Vibrant yellow and green liquids may be a familiar sight when it comes to Gatorade or other electrolyte workout beverages, but there’s another contender with potential health and hydration benefits: pickle juice.
Since not all cucumbers are created (or rather pickled) equal, “Good Morning America” tapped registered dietitian Matthew Black, who has published his pickle findings at the Ohio State University Wexner Medical Center, to break down what people should know about the ingredients, probiotic properties and myths surrounding the highly-buzzed-about beverage.
“With the increase in public interest for consuming pickle juice, there are newer products on the market that are formulations of pickle juice with added ingredients, which may include vitamins, minerals and electrolytes,” Black told “GMA.”
Pickle juice ingredients, explained
Right off the bat, Black said the possible benefits on the body “depend on the type of pickle juice.”
“Some pickle juice products are made from packing cucumbers into a mixture of mostly vinegar and salt, which would not contain probiotics, as this does not involve the process of fermentation,” he explained. “The natural way for pickle juice to contain probiotics is for the cucumbers to be packed in a solution of salt water — also referred to as brine — and allowed to set until bacteria growth occurs and consumes most of the carbohydrates present in the cucumber.”
The bacteria convert carbohydrates into various byproducts, including carbon dioxide and acids that produce the tart vinegar-like flavor, and help preserve the cucumbers, as well as add to their flavor.
Pickle juice and athletic recovery
“Many athletes use strategies these days to improve athletic performance that have little or no scientific support,” Black said. “Studies have indicated that athletes consuming varying amounts of pickle juice pre or post workout [saw] little to no effect on metrics such as performance, core temperature and hydration.”
Some research reviewed by Black, however, has shown that pickle juice can aid in the reduction of and recovery from muscle cramps in mildly dehydrated subjects.
“Interestingly, the mechanism of action behind this was not due to pickle juice replenishing fluid and electrolytes as previously thought,” he said. “Instead, researchers suspect that ingesting pickle juice plays some role in inhibiting the firing of alpha motor neurons from the cramping muscle.”
“Muscle cramps can be caused by numerous factors, including electrolyte imbalance, dehydration, and muscle fatigue,” he continued, adding that this is why drinks with sodium, potassium, magnesium, and chloride or calcium “may help reduce muscle cramps.”
Black reiterated that “athletes should ensure they are properly hydrated before, during and following workouts to help prevent cramping.”
Benefits of pickle juice for the body
“If you are consuming pickle juice from [naturally] fermented pickles, there could be some benefit from the probiotics it contains,” Black said, cautioning that “most commercially produced pickles on store shelves are not fermented.”
In order to find a fermented pickle product, Black said it will likely “be clearly labeled as such and may also use the term ‘probiotics’ on the package.”
“They may also list the number of CFUs, [or colony forming units], on the label, which indicates the number of viable bacteria present. In theory, the higher the CFUs, the greater the benefit for intestinal health.”
Probiotics are natural sources of healthy bacteria that help promote gut health. Black said this is why “some probiotics may aid in the reduction of inflammatory processes,” which could be beneficial for athletes trying to prevent muscle cramping.
The sodium and potassium in pickle juice can also serve as a hydrating way to replenish lost electrolyte stores in the case of a hangover, Black wrote last year for the OSU Wexner Medical Center.

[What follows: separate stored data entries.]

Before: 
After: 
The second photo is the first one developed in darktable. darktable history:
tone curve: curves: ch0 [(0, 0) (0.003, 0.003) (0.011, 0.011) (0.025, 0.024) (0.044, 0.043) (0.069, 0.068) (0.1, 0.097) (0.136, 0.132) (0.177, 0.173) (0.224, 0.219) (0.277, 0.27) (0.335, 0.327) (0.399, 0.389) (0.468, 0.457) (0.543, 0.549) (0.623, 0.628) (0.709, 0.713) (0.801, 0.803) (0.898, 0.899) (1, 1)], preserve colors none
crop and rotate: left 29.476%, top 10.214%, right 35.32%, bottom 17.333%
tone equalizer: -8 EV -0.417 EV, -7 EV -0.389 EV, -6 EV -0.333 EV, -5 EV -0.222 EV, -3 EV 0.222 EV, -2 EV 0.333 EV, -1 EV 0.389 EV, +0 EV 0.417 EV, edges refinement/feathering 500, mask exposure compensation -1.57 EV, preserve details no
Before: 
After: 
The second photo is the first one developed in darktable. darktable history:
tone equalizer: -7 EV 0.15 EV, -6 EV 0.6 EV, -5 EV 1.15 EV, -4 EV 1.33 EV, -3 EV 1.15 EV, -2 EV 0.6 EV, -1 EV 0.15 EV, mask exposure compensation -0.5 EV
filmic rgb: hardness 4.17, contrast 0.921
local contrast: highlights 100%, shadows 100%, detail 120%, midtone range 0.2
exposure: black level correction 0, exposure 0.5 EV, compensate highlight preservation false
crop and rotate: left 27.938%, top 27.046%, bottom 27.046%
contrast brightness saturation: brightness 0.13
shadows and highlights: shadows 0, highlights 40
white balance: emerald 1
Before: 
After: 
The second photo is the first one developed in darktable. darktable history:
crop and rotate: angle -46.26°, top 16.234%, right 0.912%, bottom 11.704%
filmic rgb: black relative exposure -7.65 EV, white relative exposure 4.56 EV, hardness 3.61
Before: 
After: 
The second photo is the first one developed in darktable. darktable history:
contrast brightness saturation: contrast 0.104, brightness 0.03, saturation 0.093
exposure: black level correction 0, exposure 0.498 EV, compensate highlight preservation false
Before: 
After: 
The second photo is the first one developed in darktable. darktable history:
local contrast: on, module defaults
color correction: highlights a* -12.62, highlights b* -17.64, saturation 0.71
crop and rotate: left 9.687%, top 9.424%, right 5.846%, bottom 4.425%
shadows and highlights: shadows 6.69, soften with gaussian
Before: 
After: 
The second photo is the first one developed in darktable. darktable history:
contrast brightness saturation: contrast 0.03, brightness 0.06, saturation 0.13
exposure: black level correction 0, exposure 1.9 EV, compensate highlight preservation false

Additionally, he said that according to some research, pickle juice that contains vinegar could improve the body’s response to insulin, which controls the body’s blood sugar level. However, he clarified that “there aren’t any established guidelines for how much pickle juice you should drink and whether you should drink the juice before or after meals.”
How to make natural electrolyte drinks at home
“There are different recipes online for making homemade concoctions of sports electrolyte drinks,” Black said. “If desired, it is possible to combine different 100% fruit or vegetable juices — orange, pineapple or tomato — with additional ingredients such as lemon, lime juice, coconut water, and small amounts of honey or syrup, along with the addition of salt.”
When using tomato juice as a base, Black said “the addition of salt may not be necessary” because “it already contains high amounts of sodium.”